Bestimmt erkennt Ihr Kind, dass es gerade nichts Schönes erlebt, dass es aber auch nichts Außergewöhnliches ist, weil es jedem im Leben ab und zu so ergeht und es irgendwann überstanden sein wird.

6. Post für dich!

Wie wäre es mit einer Brieffreundschaft, um die Kontaktfreudigkeit Ihres Kindes zu steigern? Hierbei lernt es, sich im geschützten heimischen Rahmen auf jemanden einzulassen, ihm Fragen zu stellen und Fragen zu beantworten oder von sich zu erzählen.

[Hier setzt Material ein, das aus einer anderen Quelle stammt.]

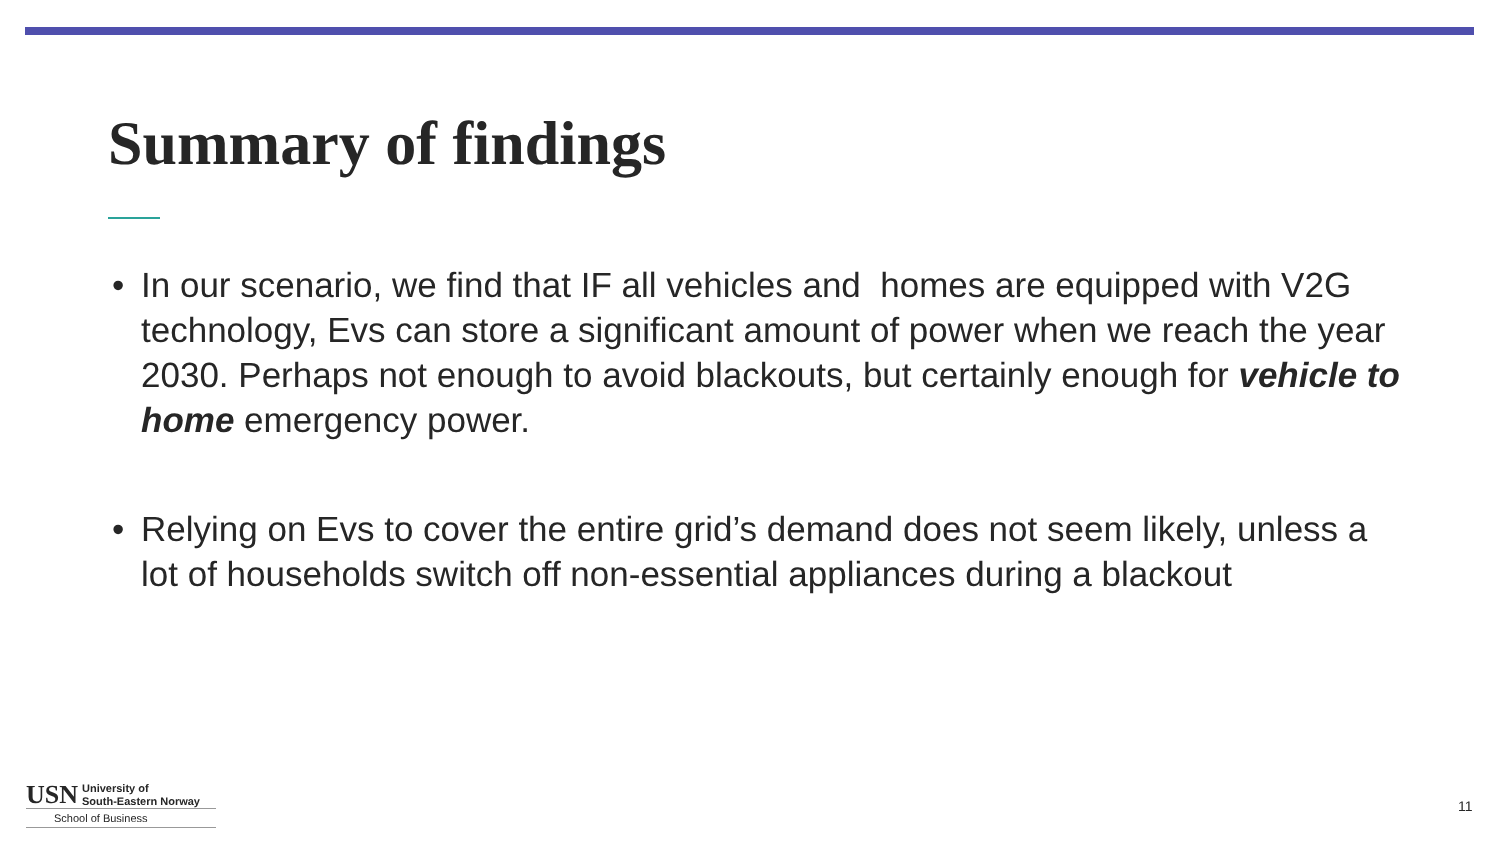Summary of findings
• In our scenario, we find that IF all vehicles and homes are equipped with V2G technology, Evs can store a significant amount of power when we reach the year 2030. Perhaps not enough to avoid blackouts, but certainly enough for vehicle to home emergency power.
• Relying on Evs to cover the entire grid’s demand does not seem likely, unless a lot of households switch off non-essential appliances during a blackout
USN University of
South-Eastern Norway
School of Business
11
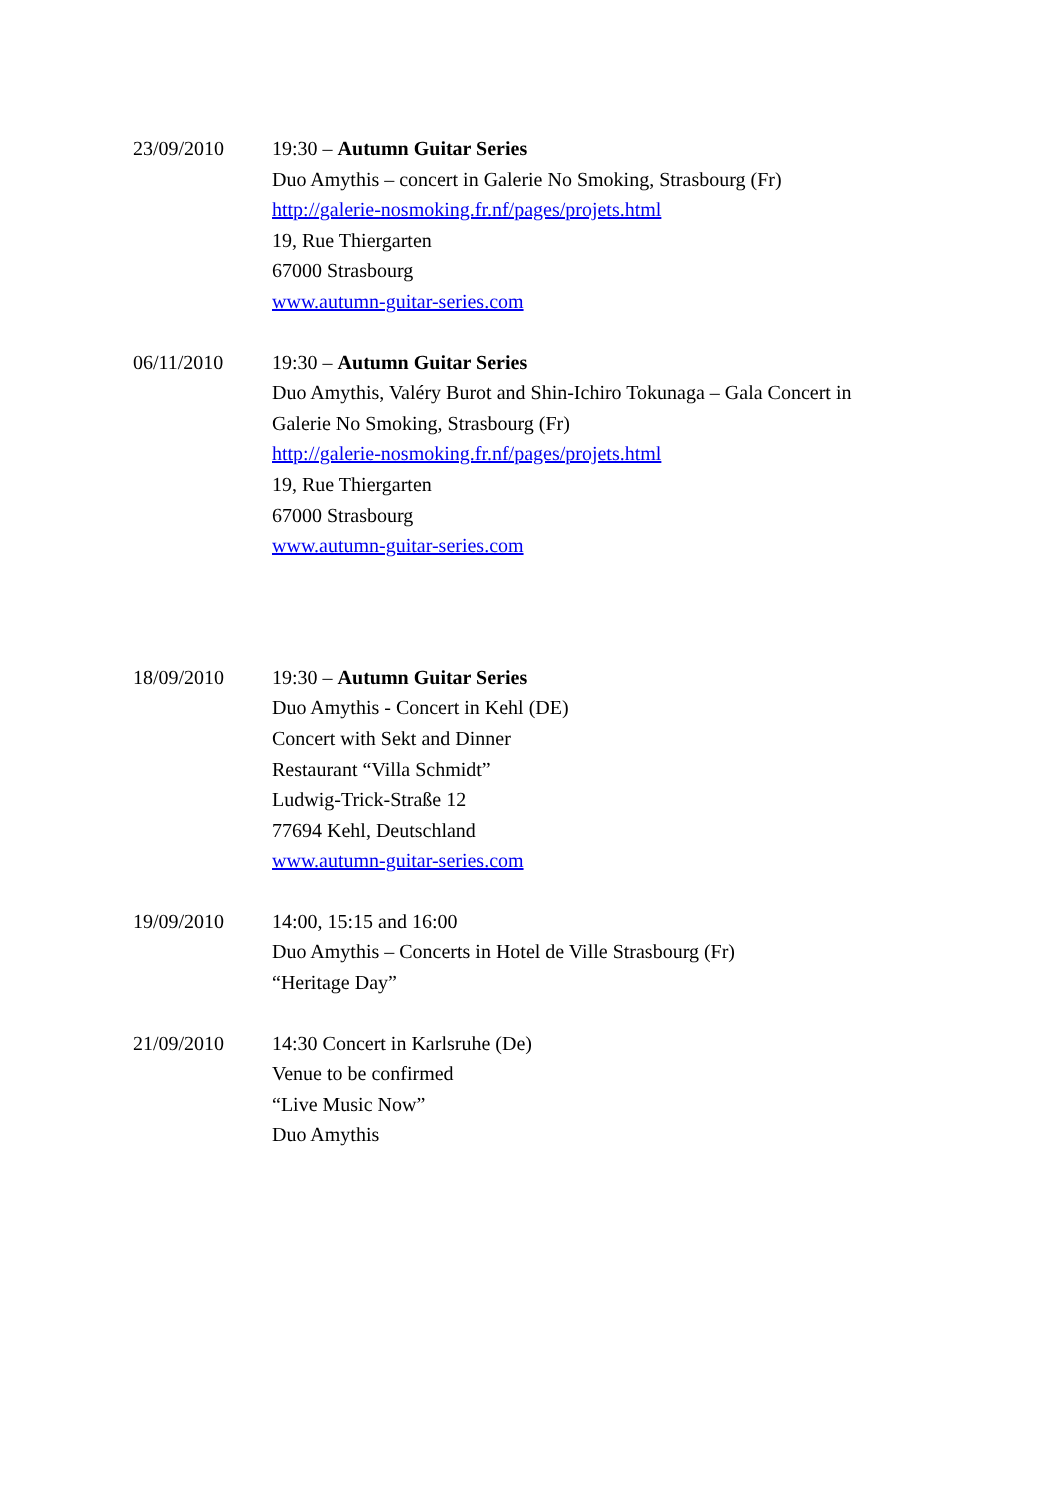23/09/2010 19:30 – Autumn Guitar Series
Duo Amythis – concert in Galerie No Smoking, Strasbourg (Fr)
http://galerie-nosmoking.fr.nf/pages/projets.html
19, Rue Thiergarten
67000 Strasbourg
www.autumn-guitar-series.com
06/11/2010 19:30 – Autumn Guitar Series
Duo Amythis, Valéry Burot and Shin-Ichiro Tokunaga – Gala Concert in
Galerie No Smoking, Strasbourg (Fr)
http://galerie-nosmoking.fr.nf/pages/projets.html
19, Rue Thiergarten
67000 Strasbourg
www.autumn-guitar-series.com
18/09/2010 19:30 – Autumn Guitar Series
Duo Amythis - Concert in Kehl (DE)
Concert with Sekt and Dinner
Restaurant “Villa Schmidt”
Ludwig-Trick-Straße 12
77694 Kehl, Deutschland
www.autumn-guitar-series.com
19/09/2010 14:00, 15:15 and 16:00
Duo Amythis – Concerts in Hotel de Ville Strasbourg (Fr)
“Heritage Day”
21/09/2010 14:30 Concert in Karlsruhe (De)
Venue to be confirmed
“Live Music Now”
Duo Amythis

Obendrein hat es regelmäßig ein besonderes Erlebnis im Alltag, wenn ein Brief des Freundes im Postkasten liegt. Vielleicht kennt in Ihrem Bekanntenkreis jemand ein gleichaltriges Kind, das eine Brieffreundschaft pflegen möchte? Schauen Sie alternativ auf entsprechenden Suchseiten in Kinderzeitschriften (z. B. Geolino, Bimbo) oder im Internet

7. Führen Sie ein Gespräch mit dem Lehrer

Leidet Ihr Kind sehr unter der Situation, kann es hilfreich sein, den Lehrer nach seinen Beobachtungen zu fragen. Versuchen Sie, sachlich zu bleiben und seinen Schilderungen vorbehaltlos zuzuhören, und fragen Sie ganz konkret nach Tipps (z. B. die Teilnahme an einer AG, eine Therapie).

  • Wie beliebt ist Ihr Kind seiner Meinung nach bei einem Großteil seiner Klassenkameraden?
  • Neben wem sitzt es? Wie versteht es sich mit dem Mitschüler?
  • Könnte der Lehrer Ihr Kind neben einen Banknachbarn setzen, von dem er denkt, dass sich die beiden gut verstehen?
  • Mit wem verbringt es die Pausen?
  • Wie verhält sich Ihr Kind anderen gegenüber? Ist es aggressiv, oder verhält es sich sonst in einer Art, die auf Ablehnung stößt?